Conor Foley, autor do manual e professor da Universidade de Essex (Reino Unido), falou sobre o tema do sistema internacional de proteção contra a tortura. O professor ainda ressaltou o papel fundamental dos operadores jurídicos no enfrentamento da questão, e disse que, com o manual, esses operadores jurídicos passam a ter um instrumento de trabalho para os auxiliar nessa função de combate a todas as formas de tortura e outras violações dos direitos humanos.

Anna Batalla, do Alto Comissariado da ONU para Direitos Humanos, falou sobre a responsabilidade do Estado no cumprimento de suas obrigações internacionais. Para ela, quando o Estado não previne atos particulares de tortura – como violência doméstica ou mutilações – falha na sua missão de combater essa prática. Como medidas práticas para impedir atos de tortura, Anna sugeriu que seja criado um delito específico e amplo com a denominação de “tortura”, com penas tão graves que correspondam à gravidade do delito; a investigação rápida, imparcial e efetiva das denúncias da prática de tortura, sem dilações indevidas e com proteção e reparação (social, psicológica, médica) adequadas às vítimas; educação sobre a proibição da tortura, entre outras formas.
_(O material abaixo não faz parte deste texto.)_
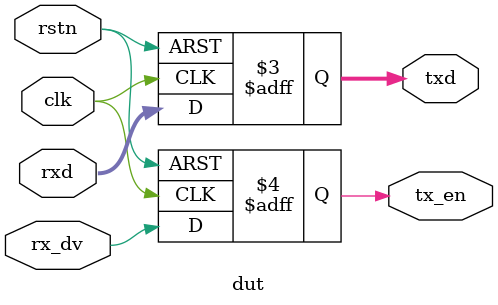
<source format=v>
module dut(
    input   wire            clk,
    input   wire            rstn,
    input   wire    [7:0]   rxd,
    input   wire            rx_dv,
    output  reg     [7:0]   txd,
    output  reg             tx_en
);

always@(posedge clk or negedge rstn)
begin
    if(~rstn) begin
        txd     <= 8'h00;
        tx_en   <= 1'b0;
    end else begin
        txd     <= rxd;
        tx_en   <= rx_dv;
    end
end

endmodule
</source>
Anna também ressaltou a importância de se levar os casos de tortura aos comitês internacionais que o Brasil integra, por ser signatário dos acordos que os institui.

Mario Coriolano, do Subcomitê para a Prevenção da Tortura da ONU, expôs aos Defensores Públicos e demais presentes seu painel sobre o acesso ao sistema internacional de Direitos Humanos em caso de tortura.
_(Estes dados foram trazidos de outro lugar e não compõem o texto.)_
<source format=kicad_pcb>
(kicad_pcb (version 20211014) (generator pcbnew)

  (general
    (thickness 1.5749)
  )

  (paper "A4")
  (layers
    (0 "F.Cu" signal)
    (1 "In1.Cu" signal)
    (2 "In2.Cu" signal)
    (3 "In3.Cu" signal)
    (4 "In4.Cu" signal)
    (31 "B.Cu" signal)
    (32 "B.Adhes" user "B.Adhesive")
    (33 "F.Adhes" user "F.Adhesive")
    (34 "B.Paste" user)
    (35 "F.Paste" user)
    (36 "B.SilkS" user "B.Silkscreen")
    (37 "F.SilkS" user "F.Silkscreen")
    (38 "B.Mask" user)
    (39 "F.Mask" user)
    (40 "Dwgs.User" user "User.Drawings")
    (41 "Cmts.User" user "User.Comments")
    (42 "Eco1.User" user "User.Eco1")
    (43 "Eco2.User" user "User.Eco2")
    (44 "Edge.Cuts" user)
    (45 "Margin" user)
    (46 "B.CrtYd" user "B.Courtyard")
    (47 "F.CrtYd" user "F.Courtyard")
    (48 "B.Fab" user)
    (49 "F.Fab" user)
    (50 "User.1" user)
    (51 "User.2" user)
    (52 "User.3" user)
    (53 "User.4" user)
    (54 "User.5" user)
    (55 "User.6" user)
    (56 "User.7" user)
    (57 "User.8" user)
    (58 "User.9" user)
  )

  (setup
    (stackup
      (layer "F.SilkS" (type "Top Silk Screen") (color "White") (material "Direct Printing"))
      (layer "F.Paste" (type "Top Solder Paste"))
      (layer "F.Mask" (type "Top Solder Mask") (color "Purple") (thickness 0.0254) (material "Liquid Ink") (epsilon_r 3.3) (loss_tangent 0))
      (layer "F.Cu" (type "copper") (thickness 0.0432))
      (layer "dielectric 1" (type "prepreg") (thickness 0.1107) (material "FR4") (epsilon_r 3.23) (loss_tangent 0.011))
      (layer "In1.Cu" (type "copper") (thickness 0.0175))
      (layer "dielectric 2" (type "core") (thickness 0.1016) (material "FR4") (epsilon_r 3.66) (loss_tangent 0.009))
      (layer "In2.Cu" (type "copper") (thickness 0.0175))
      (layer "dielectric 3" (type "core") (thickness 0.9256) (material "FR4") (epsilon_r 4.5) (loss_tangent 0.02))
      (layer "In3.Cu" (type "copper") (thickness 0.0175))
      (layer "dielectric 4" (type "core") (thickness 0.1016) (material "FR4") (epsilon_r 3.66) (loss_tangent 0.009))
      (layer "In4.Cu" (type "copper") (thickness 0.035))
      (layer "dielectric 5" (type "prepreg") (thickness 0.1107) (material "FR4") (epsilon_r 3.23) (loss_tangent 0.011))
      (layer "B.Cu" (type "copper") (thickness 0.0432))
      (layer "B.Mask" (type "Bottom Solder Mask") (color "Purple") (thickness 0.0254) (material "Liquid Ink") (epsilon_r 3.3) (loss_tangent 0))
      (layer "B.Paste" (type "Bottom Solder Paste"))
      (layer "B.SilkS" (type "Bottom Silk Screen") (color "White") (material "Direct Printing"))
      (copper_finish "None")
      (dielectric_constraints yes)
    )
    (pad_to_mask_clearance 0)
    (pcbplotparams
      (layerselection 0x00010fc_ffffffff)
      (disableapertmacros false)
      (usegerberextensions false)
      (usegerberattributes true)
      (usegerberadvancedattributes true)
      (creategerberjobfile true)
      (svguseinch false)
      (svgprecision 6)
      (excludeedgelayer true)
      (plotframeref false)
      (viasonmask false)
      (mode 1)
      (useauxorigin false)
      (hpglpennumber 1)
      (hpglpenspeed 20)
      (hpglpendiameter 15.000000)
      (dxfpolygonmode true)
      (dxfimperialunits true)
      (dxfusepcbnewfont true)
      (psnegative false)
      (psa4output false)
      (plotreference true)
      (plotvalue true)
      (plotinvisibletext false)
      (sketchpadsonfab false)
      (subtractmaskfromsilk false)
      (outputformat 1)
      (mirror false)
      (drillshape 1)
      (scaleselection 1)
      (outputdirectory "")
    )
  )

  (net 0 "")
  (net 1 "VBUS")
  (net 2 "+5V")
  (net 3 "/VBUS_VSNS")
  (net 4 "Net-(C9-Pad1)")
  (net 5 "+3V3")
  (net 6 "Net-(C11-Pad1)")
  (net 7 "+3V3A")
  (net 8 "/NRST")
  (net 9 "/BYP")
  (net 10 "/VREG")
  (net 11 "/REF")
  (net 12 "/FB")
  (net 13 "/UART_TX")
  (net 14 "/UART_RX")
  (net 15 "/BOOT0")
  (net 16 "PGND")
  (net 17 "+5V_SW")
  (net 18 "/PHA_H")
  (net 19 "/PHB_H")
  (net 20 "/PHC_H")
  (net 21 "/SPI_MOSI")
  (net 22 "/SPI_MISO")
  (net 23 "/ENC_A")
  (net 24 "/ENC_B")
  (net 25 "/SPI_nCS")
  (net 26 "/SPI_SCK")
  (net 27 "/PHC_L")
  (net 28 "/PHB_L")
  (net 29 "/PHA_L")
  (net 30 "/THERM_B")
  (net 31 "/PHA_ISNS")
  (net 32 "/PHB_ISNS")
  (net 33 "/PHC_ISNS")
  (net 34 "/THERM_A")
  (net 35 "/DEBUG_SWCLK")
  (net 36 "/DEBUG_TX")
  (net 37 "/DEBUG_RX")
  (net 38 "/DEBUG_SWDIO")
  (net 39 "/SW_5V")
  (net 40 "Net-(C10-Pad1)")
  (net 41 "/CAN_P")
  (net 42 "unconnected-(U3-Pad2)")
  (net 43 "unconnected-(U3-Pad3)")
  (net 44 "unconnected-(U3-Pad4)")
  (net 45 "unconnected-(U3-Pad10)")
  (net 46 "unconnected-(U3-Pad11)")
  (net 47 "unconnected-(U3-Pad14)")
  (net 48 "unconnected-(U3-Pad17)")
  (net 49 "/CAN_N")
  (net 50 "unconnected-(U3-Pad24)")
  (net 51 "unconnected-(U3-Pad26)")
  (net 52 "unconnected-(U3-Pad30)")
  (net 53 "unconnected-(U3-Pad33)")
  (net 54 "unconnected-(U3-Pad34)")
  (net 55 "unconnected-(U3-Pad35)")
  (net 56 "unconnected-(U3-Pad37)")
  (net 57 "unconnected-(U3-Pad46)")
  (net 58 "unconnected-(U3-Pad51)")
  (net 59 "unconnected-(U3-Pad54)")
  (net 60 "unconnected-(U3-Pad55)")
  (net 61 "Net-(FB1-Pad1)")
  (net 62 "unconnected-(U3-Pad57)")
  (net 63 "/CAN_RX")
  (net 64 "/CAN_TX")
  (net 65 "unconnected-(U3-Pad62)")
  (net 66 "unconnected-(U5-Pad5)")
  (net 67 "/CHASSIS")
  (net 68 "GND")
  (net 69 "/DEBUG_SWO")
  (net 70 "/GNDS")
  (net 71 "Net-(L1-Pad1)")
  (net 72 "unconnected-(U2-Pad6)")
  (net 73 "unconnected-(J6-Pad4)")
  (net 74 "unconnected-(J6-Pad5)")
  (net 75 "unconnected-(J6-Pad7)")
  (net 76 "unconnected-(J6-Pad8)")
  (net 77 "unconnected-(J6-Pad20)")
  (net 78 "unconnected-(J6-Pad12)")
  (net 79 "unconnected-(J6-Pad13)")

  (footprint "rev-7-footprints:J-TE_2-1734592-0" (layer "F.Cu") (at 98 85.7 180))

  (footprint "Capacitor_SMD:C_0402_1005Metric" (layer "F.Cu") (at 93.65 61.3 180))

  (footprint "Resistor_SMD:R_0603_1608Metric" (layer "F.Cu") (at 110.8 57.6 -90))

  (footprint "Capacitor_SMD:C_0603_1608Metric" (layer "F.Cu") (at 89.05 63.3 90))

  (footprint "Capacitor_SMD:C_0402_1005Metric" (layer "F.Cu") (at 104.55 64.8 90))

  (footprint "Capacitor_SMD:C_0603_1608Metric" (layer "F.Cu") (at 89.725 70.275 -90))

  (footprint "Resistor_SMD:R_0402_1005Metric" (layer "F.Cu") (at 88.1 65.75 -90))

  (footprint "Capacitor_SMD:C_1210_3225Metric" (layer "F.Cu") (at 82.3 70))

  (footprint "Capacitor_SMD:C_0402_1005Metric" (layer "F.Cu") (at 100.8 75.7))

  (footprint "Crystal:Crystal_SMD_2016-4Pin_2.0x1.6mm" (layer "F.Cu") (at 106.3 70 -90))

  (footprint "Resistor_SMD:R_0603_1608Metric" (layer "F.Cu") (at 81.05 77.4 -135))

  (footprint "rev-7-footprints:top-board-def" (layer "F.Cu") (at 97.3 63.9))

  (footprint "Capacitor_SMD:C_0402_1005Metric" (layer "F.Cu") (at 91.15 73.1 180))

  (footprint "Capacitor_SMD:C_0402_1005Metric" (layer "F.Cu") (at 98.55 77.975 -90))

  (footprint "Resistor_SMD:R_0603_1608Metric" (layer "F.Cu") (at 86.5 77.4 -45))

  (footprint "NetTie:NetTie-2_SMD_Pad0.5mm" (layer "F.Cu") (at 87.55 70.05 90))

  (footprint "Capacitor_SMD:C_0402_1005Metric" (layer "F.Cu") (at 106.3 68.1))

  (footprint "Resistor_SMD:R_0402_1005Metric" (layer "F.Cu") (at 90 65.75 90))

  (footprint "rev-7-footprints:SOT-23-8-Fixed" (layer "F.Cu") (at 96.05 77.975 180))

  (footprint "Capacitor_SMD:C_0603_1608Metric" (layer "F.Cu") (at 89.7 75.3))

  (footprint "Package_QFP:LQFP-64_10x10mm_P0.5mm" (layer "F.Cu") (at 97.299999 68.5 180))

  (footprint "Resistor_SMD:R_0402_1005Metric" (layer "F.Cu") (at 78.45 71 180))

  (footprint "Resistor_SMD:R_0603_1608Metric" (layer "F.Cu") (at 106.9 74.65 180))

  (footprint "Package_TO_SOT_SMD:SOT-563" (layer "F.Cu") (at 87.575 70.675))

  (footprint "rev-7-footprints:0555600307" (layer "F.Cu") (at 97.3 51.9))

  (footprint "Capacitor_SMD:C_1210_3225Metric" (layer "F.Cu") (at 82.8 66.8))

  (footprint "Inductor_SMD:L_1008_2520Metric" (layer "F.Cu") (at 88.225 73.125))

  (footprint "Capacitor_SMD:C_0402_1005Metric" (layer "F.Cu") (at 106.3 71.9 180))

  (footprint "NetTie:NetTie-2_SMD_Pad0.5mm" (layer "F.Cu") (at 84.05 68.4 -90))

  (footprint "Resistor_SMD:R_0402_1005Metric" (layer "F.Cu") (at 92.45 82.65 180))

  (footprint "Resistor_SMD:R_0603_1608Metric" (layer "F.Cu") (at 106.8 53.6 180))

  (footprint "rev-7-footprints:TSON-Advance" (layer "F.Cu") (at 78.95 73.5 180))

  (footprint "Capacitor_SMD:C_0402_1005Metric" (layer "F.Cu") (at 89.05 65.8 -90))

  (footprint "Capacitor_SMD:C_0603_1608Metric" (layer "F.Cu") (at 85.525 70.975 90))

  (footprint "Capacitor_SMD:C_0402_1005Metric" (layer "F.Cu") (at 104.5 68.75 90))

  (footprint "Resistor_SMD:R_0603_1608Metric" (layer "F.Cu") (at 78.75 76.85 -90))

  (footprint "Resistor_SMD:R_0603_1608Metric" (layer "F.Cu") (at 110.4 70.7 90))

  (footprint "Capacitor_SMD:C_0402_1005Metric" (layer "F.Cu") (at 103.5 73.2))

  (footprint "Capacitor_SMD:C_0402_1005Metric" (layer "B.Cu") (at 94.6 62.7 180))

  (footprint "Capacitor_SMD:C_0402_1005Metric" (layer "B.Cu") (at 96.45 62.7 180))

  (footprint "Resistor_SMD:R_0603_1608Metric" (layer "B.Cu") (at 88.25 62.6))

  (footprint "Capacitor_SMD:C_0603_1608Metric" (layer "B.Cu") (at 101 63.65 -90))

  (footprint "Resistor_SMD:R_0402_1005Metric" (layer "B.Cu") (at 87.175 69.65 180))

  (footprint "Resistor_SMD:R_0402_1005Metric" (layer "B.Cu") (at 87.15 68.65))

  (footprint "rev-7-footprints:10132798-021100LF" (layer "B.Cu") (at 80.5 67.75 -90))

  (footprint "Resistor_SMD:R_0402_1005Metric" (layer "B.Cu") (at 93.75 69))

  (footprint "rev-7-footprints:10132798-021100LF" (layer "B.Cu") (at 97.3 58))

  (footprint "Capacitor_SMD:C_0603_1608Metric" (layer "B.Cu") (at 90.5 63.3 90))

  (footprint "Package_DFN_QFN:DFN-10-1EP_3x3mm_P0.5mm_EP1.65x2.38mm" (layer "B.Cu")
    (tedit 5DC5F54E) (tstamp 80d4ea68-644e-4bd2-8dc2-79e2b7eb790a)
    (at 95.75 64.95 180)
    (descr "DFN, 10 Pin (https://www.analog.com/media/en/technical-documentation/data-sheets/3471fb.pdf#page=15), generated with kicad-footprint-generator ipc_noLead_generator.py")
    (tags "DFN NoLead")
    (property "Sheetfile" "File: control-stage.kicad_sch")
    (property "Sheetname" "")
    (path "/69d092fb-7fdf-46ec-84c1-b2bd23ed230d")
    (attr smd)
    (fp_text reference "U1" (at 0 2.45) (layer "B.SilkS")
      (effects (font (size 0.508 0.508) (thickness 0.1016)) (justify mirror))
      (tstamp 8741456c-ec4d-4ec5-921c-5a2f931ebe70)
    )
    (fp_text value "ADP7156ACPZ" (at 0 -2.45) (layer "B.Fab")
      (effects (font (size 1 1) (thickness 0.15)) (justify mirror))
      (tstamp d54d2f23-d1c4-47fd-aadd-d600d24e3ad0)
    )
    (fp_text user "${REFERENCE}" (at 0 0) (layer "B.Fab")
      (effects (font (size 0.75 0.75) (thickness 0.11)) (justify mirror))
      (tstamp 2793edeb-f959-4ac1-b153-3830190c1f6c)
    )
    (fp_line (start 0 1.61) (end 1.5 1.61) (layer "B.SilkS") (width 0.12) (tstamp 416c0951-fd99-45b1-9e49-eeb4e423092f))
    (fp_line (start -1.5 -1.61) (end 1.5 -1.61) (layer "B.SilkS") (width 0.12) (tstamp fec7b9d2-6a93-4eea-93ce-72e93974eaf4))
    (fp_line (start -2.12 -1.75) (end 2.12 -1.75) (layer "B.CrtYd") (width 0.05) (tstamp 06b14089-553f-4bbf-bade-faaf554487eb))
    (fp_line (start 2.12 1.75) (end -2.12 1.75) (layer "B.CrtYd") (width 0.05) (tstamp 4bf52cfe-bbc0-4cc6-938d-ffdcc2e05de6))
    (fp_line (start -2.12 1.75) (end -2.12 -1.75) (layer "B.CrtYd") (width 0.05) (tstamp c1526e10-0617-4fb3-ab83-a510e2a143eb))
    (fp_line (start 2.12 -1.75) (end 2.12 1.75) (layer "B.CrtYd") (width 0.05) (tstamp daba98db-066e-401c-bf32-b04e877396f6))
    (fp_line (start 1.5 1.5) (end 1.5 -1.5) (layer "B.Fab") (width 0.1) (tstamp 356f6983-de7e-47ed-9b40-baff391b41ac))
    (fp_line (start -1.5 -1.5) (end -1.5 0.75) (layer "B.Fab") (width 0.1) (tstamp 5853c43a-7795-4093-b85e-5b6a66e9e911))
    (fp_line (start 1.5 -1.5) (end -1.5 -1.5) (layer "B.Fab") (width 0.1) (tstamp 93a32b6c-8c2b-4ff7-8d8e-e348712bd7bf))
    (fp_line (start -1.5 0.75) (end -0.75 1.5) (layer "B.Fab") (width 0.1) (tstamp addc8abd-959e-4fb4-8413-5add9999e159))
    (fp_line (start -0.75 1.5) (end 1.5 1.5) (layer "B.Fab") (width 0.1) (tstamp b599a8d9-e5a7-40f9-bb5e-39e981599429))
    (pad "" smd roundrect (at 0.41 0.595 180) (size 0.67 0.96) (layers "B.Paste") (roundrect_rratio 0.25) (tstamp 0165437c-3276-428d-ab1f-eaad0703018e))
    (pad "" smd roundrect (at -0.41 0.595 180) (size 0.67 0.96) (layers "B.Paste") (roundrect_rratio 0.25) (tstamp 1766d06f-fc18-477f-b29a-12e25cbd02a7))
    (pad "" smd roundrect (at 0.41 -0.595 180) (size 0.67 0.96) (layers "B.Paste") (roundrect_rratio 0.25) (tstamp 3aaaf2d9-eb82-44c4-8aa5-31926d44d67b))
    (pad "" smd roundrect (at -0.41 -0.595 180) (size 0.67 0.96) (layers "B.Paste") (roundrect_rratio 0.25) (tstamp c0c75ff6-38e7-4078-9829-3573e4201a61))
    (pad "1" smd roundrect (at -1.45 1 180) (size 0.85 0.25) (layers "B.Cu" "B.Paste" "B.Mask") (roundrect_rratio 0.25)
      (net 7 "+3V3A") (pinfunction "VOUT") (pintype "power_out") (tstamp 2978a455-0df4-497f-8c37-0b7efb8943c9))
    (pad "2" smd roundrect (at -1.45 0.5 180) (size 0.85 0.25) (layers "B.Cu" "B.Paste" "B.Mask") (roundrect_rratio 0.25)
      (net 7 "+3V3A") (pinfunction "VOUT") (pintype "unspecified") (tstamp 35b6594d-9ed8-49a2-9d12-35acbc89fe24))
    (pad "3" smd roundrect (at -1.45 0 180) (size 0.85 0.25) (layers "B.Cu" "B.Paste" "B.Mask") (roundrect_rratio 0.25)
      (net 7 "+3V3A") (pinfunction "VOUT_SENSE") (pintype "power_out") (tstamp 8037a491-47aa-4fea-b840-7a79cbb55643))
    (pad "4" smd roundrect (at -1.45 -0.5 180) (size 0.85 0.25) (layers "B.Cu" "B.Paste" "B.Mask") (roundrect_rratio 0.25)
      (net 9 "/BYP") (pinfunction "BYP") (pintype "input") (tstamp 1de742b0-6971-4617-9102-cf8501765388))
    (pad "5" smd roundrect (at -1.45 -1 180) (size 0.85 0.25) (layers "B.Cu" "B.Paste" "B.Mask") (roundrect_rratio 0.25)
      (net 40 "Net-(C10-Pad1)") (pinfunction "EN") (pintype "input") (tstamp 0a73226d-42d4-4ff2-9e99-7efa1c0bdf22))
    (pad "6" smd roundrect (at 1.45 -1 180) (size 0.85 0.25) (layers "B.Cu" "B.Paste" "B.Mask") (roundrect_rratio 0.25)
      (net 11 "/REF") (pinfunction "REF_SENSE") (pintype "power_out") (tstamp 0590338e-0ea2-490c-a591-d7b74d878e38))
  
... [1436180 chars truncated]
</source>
Na área da infância e Juventude, o Promotor de Justiça Wilson Tafner mostrou imagens de inspeção que realizou nas antigas unidades da Febem, entre os anos de 1999 e 2005, quando investigou diversos atos de tortura praticados por agentes de inspeção. De acordo com ele, desde 2006, com a criação da Defensoria Pública, houve evolução na apuração das práticas de violação dos direitos humanos dentro das unidades de internação. Segundo ele, os Defensores são protagonistas nesse papel e possuem legitimidade concorrente à do Ministério Público nessa função.

O seminário também contou com a participação de Defensores coordenadores dos Núcleos Especializados da Defensoria, que relataram algumas experiências profissionais – Daniela Skromov e Carlos Weis (Núcleo de Cidadania e Direitos Humanos), Patrick Cacicedo (Núcleo de Situação Carcerária) e Leila Rocha Sponton (Núcleo de Infância e Juventude).

Daniela Skromov abordou a questão da violência policial, em regra sofrida pela parcela pobre da população, e criticou a operação realizada no início do ano, na região conhecida como Cracolândia, na Capital. Carlos Weis, também coordenador desse Núcleo, falou sobre o papel de Defensores para o enfrentamento da tortura, como um modo de garantia de acesso à Justiça pelo cidadão.

Patrick Cacicedo, do Núcleo de Situação Carcerária, defendeu a necessidade de uma presença permanente de Defensores Públicos em presídios, como meio de apurar casos de tortura físicas. Para ele, é possível comparar à tortura psicológica as condições degradantes de estabelecimentos prisionais. Por fim, Patrick relatou  episódios recentes divulgados pela imprensa, em que detentas gestantes eram algemadas enquanto estavam internadas em hospitais durante ou logo após os procedimentos de partos. Segundo ele, a atuação do Núcleo, em parceria com a Pastoral Carcerária, contribuiu para a edição de um decreto do Poder Executivo vedando expressamente a utilização de algemas nessas situações.

Leila Sponton, coordenadora auxiliar do Núcleo da Infância e Juventude, narrou o quadro de acompanhamento de execução de medidas de internação de adolescentes infratores. Ela lembrou ser atribuição da Defensoria também resguardar os direitos à integridade física e psicológica de jovens em situação de acolhimento.